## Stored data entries
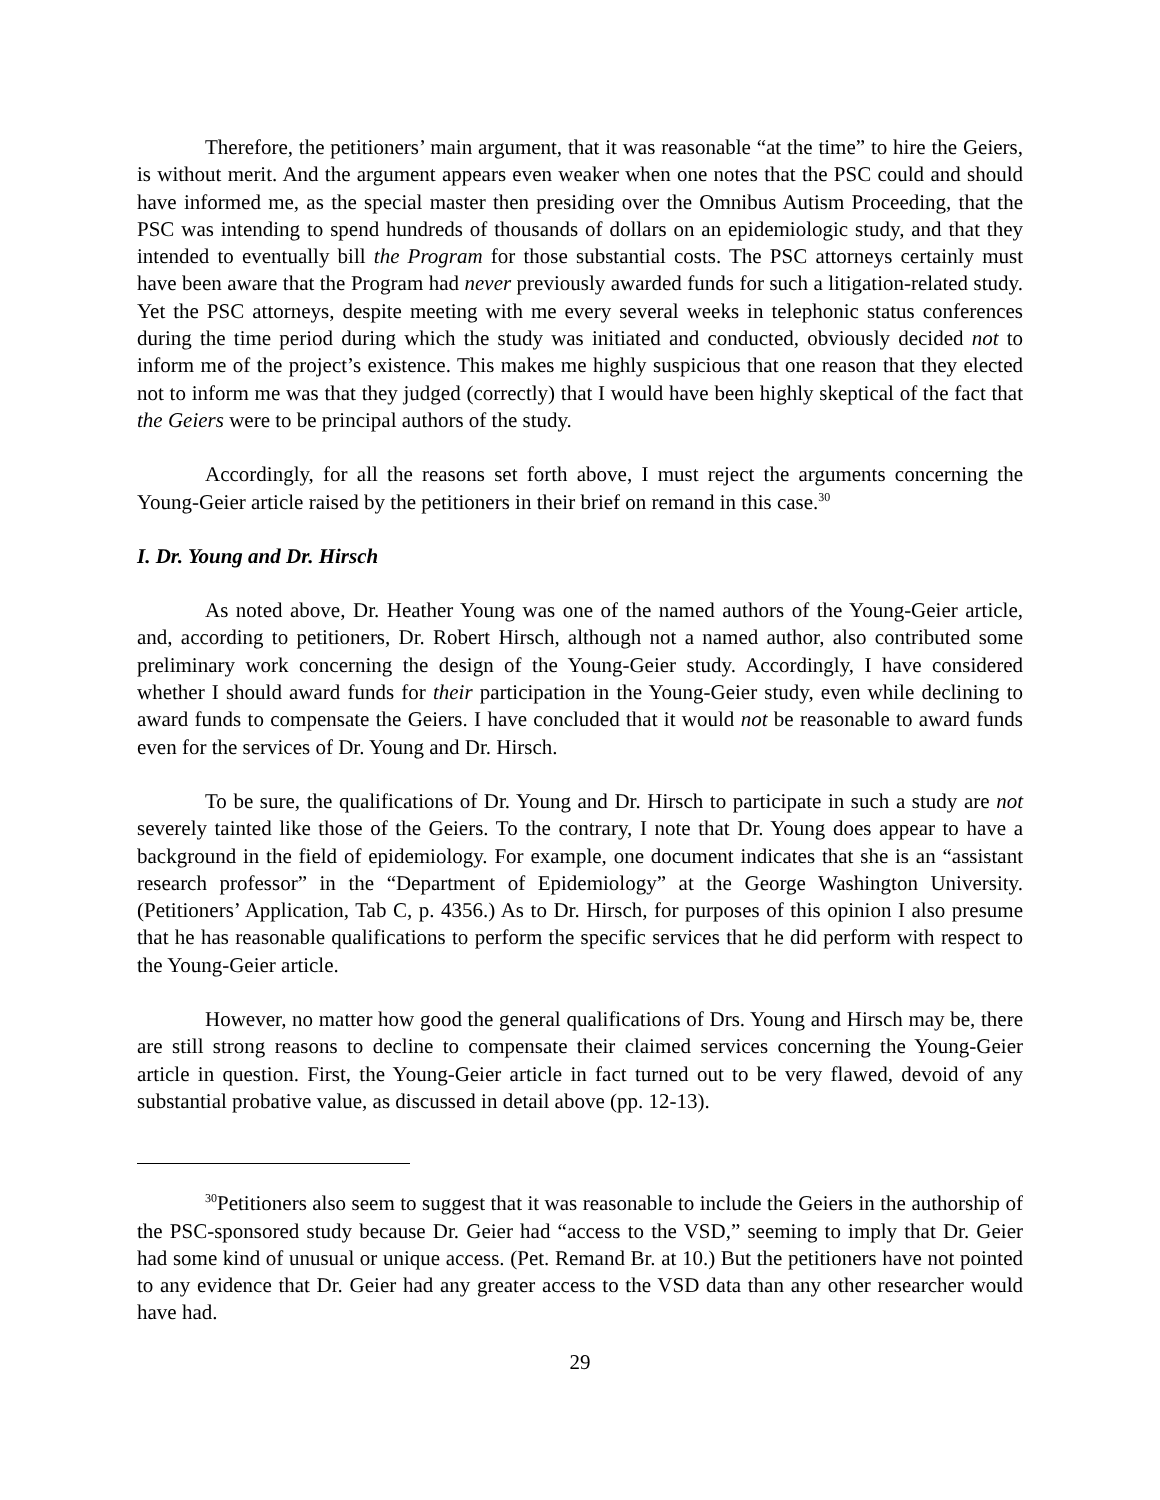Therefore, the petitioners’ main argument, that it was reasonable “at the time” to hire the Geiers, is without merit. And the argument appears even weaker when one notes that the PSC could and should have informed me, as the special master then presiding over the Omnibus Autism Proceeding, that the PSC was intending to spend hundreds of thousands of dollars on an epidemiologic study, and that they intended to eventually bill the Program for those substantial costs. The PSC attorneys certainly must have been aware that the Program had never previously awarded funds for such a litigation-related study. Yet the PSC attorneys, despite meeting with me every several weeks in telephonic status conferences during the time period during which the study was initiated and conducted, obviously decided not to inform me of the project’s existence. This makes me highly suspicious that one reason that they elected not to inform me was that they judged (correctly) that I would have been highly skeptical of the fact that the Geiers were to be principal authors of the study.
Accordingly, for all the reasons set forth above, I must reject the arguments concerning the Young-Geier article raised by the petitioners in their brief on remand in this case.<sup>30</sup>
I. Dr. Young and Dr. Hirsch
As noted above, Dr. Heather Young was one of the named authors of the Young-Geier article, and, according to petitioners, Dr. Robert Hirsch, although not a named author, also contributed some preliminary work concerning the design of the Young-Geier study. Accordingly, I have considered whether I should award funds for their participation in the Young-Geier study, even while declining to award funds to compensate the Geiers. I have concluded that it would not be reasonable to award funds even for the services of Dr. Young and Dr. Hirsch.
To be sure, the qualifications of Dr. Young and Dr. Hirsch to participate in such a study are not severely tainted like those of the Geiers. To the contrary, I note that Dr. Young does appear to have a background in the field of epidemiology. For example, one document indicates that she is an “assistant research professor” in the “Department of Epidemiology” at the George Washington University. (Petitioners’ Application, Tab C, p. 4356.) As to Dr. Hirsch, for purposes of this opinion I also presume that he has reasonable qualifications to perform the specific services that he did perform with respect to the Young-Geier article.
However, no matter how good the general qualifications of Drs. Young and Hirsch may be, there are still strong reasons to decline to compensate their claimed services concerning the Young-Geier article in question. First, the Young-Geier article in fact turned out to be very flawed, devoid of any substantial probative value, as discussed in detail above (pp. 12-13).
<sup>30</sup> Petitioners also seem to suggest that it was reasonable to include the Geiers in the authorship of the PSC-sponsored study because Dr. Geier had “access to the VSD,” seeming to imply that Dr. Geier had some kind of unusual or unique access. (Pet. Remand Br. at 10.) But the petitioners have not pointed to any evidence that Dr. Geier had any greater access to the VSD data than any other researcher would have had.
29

## Exercise description
Read through the records above and copy the lines that contain "their".

## Solution
Accordingly, for all the reasons set forth above, I must reject the arguments concerning the Young-Geier article raised by the petitioners in their brief on remand in this case.<sup>30</sup>
As noted above, Dr. Heather Young was one of the named authors of the Young-Geier article, and, according to petitioners, Dr. Robert Hirsch, although not a named author, also contributed some preliminary work concerning the design of the Young-Geier study. Accordingly, I have considered whether I should award funds for their participation in the Young-Geier study, even while declining to award funds to compensate the Geiers. I have concluded that it would not be reasonable to award funds even for the services of Dr. Young and Dr. Hirsch.
However, no matter how good the general qualifications of Drs. Young and Hirsch may be, there are still strong reasons to decline to compensate their claimed services concerning the Young-Geier article in question. First, the Young-Geier article in fact turned out to be very flawed, devoid of any substantial probative value, as discussed in detail above (pp. 12-13).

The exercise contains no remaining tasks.